VIX - Market Sentiment:
Happy New Year traders! On the first day of trading in 2012 stock futures were in a fairly tight range only moving 8 handles. Positive numbers out of China, India and Germany initially sent futures soaring to the 1279 level but then retreated into the U.S. opening bell. In addition to this information U.S. the ISM manufacturing PMI number came in at 53.9 surpassing estimates coming in at the 53.3 level.
To anyone who reads my volatility writings they know just last week I stated the SPX which is traded through the SPDR ETF (SPY) could be in for a rough 2012. Although it appears the wedge I identified just last week appears to be broken to the upside, SPY and SPX put activity still shows some caution as puts continue to be bid up. This was shown perfectly as the spot CBOE Volatility Index (VIX) was only down to 22.95 at the open. An interesting part about this number is spot was not down as much as January implied futures dropping more than 5%.
One key I want to point out is an interesting chart and survey provided by CNN Money.
The chart shows an interesting point as the lowest projected money manager surveyed shows 1225 or ~2.5% to the downside on S&P. In contrast the upside shows 1583 to the upside or a 26% gain year-over-year. Once again I'm shocked to see it appears few managers have fear of markets to the downside which continues to give me concern.
AT&T (T) saw a large 20K call purchase of the February 31 call strike. T has been moving up ever since the dropping of the bid to buy TMobile and it appears one bull is looking for even more upside. T has an ex-dividend date of Jan 10th so this could be a trader trying to play for a possible run-up as people chase yield. Watch to see if this trader flips the trade prior to January 10th.

▸ **Exercise 1**
List every ticker symbol that appears in parentheses in the market commentary.

Saved entries:
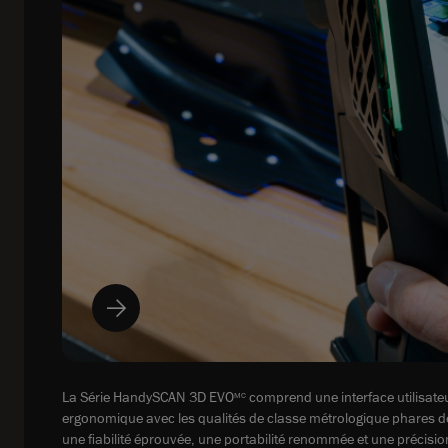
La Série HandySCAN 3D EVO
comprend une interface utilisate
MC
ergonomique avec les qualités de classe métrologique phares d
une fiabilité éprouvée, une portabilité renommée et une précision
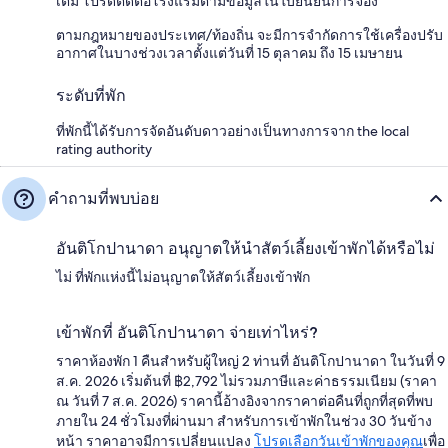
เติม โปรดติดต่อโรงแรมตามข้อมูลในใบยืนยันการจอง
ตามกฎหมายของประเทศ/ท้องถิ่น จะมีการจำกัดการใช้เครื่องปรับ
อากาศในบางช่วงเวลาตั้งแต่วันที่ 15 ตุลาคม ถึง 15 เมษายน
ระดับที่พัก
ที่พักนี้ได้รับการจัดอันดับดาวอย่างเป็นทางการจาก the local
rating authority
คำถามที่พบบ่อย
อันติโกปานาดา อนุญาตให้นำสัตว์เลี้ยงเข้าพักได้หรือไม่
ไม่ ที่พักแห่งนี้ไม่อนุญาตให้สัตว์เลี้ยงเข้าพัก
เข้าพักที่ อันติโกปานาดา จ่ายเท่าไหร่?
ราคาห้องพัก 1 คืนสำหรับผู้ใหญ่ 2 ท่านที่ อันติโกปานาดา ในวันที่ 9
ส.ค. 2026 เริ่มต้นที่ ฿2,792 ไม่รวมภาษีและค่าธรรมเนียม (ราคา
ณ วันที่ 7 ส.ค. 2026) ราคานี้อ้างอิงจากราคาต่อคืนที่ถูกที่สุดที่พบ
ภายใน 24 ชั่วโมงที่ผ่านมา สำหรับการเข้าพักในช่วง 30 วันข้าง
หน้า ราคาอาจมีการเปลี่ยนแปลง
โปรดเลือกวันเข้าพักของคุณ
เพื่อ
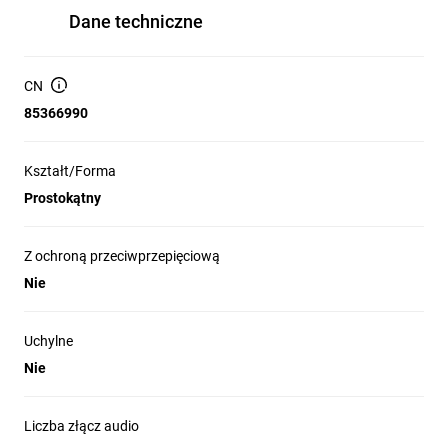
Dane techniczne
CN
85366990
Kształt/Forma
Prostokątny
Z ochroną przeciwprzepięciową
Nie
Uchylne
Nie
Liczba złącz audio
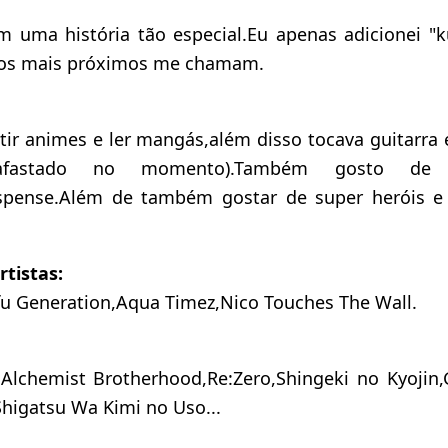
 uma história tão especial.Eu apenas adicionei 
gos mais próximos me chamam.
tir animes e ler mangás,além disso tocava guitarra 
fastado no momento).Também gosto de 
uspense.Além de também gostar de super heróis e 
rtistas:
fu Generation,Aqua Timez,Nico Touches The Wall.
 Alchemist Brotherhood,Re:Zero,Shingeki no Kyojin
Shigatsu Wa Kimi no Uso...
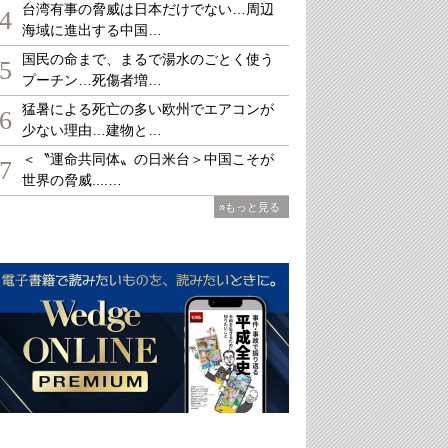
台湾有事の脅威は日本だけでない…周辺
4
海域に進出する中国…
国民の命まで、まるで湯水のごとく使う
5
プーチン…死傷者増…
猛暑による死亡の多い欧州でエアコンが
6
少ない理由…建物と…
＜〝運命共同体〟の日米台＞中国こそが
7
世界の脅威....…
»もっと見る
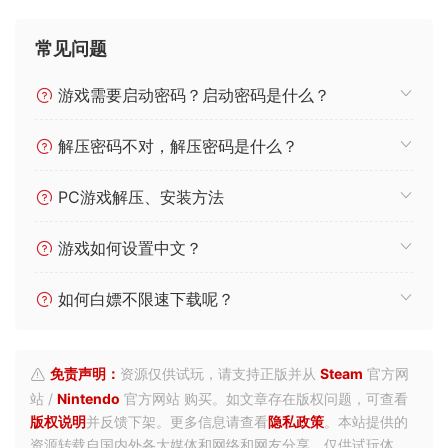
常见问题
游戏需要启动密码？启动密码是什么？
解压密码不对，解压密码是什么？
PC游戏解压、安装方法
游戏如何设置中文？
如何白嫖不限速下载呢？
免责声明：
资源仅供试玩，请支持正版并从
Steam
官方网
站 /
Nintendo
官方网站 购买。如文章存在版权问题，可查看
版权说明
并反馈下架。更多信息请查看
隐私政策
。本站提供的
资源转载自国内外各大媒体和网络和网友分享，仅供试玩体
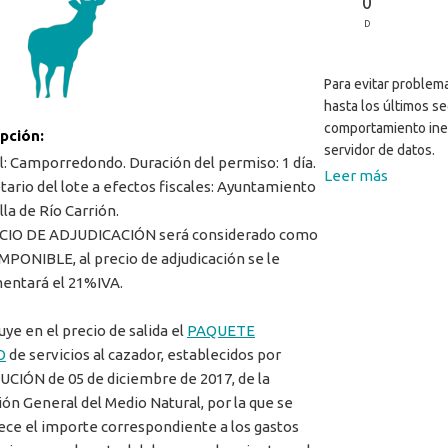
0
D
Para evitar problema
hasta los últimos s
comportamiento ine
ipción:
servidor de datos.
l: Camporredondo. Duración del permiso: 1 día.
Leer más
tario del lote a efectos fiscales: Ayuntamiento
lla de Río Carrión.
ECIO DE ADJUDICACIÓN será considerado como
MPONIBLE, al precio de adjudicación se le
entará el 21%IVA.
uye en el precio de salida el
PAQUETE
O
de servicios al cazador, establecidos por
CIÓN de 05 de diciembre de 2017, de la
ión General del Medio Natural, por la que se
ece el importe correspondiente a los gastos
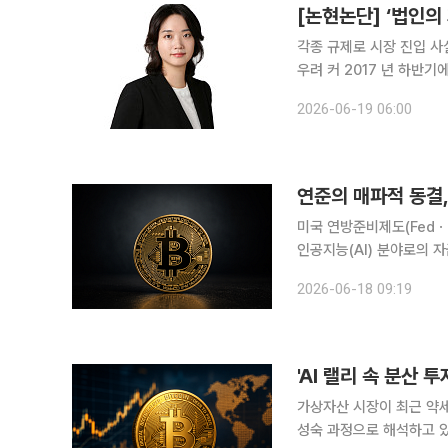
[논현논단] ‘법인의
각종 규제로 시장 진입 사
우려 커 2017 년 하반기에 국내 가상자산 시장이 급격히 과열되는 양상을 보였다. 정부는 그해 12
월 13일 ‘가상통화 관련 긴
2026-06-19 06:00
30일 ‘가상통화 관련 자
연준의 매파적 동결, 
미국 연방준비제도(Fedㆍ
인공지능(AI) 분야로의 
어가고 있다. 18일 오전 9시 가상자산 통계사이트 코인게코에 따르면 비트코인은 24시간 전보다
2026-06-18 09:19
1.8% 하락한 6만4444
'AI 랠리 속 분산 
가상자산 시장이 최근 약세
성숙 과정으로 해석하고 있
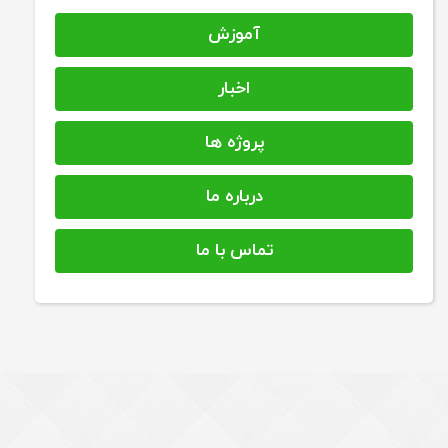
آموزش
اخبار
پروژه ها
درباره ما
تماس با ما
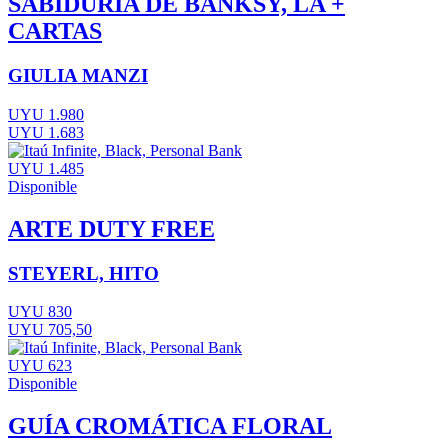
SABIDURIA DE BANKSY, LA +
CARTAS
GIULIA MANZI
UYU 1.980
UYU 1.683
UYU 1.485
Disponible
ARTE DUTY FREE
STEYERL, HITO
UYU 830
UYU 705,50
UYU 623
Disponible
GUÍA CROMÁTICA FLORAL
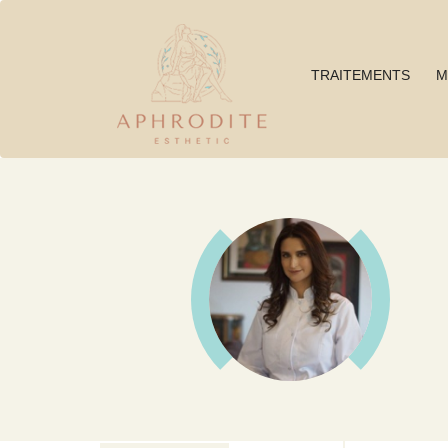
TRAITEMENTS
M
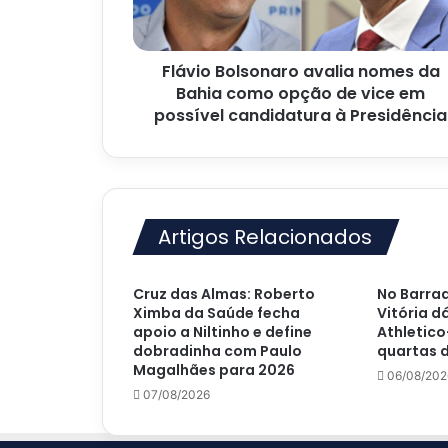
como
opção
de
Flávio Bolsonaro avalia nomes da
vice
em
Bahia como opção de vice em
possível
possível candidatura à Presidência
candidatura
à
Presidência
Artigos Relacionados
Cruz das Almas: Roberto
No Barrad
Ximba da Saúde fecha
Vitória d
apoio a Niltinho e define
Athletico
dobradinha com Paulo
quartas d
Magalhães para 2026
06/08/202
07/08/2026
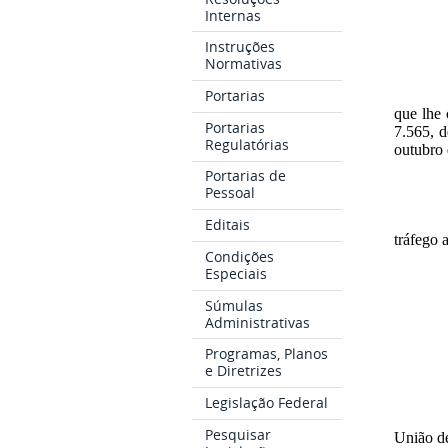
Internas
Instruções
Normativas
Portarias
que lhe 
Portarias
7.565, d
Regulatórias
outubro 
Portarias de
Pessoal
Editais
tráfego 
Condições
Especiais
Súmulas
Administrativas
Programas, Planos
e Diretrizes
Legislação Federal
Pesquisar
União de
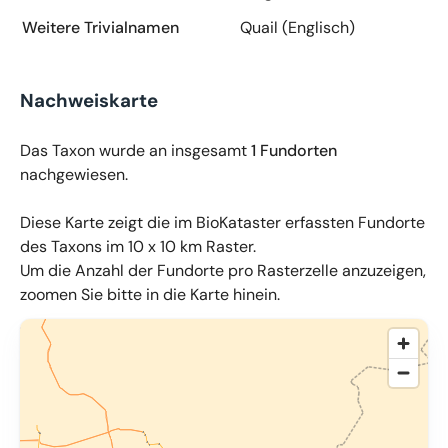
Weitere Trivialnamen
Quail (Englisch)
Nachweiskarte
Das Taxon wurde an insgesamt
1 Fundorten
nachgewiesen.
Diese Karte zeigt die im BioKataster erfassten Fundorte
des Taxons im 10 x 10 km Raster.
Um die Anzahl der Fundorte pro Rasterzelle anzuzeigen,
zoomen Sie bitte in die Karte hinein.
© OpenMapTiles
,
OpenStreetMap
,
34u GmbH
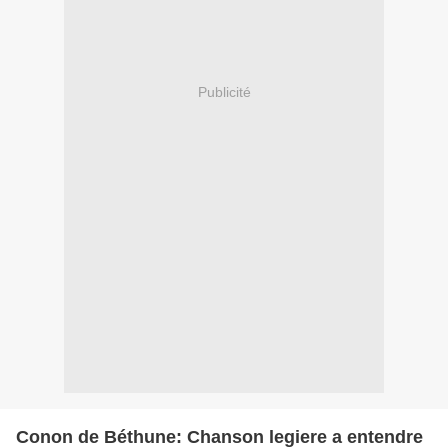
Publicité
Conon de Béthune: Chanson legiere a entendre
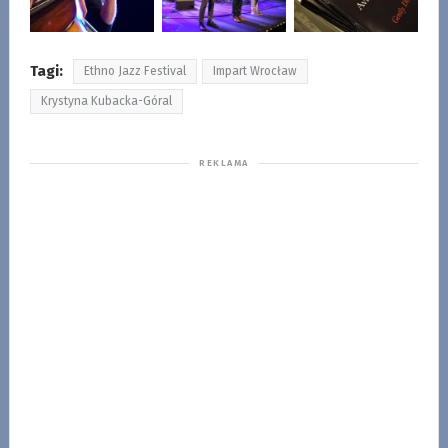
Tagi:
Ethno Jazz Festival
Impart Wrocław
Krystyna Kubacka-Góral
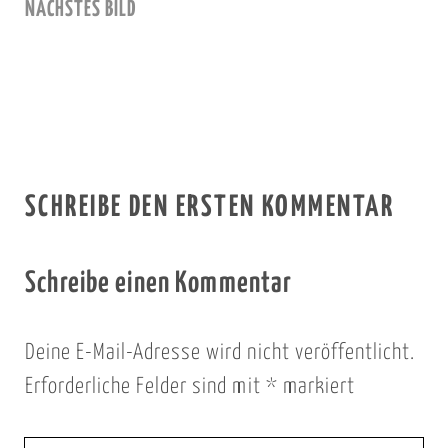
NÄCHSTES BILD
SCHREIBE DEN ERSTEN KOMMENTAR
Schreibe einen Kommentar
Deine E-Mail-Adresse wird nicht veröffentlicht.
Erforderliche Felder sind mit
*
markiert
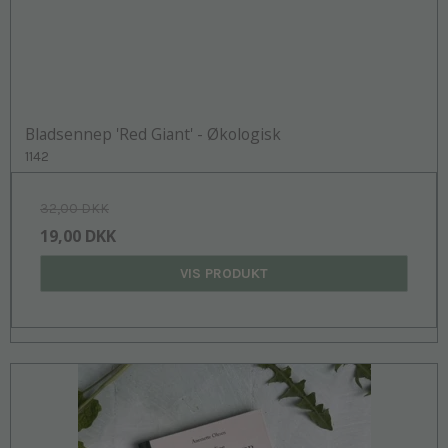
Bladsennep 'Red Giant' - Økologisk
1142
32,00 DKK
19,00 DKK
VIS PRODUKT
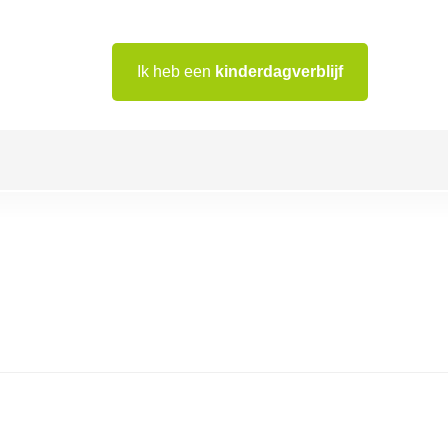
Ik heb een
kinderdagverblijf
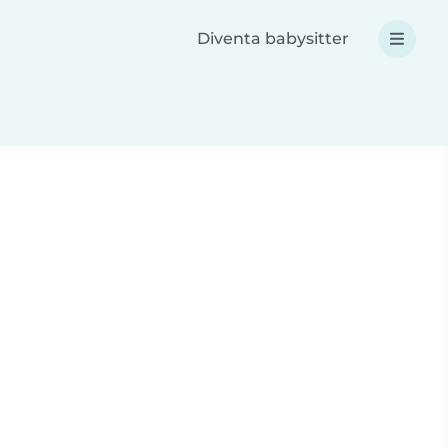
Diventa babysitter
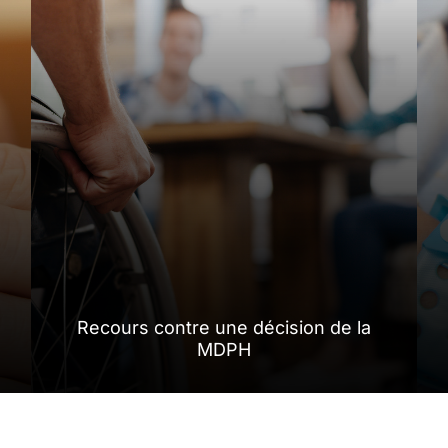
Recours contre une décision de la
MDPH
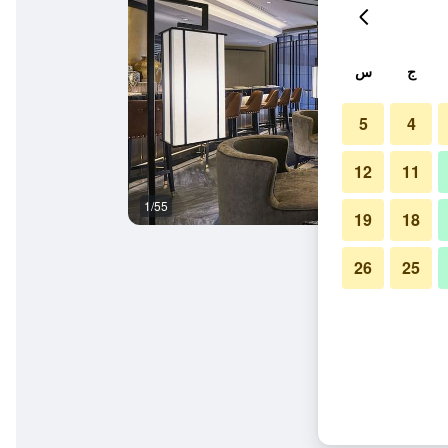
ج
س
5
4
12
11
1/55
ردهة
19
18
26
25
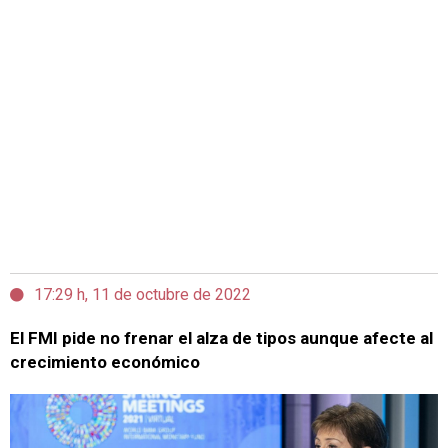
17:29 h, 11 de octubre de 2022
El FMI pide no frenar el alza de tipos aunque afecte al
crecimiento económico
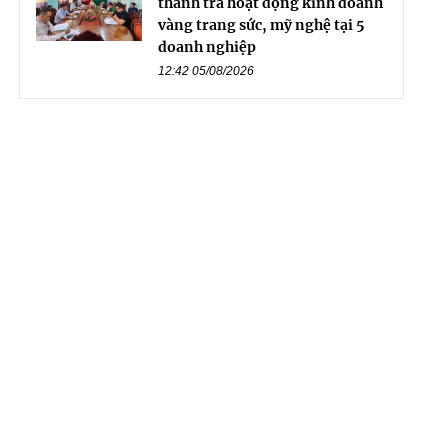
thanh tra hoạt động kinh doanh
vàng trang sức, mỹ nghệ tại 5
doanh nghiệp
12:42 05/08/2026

▸ **Exercise 2**
Convert the saved entries from their beginning down to the line containing "une fiabilité éprouvée, une" into a numbered list, both ends included. Skip blank lines and leave out the pictures.

▸ **Written response 1**
SPY, VIX, T

▸ **Written response 2**
1. La Série HandySCAN 3D EVO
2. comprend une interface utilisate
3. MC
4. ergonomique avec les qualités de classe métrologique phares d
5. une fiabilité éprouvée, une portabilité renommée et une précision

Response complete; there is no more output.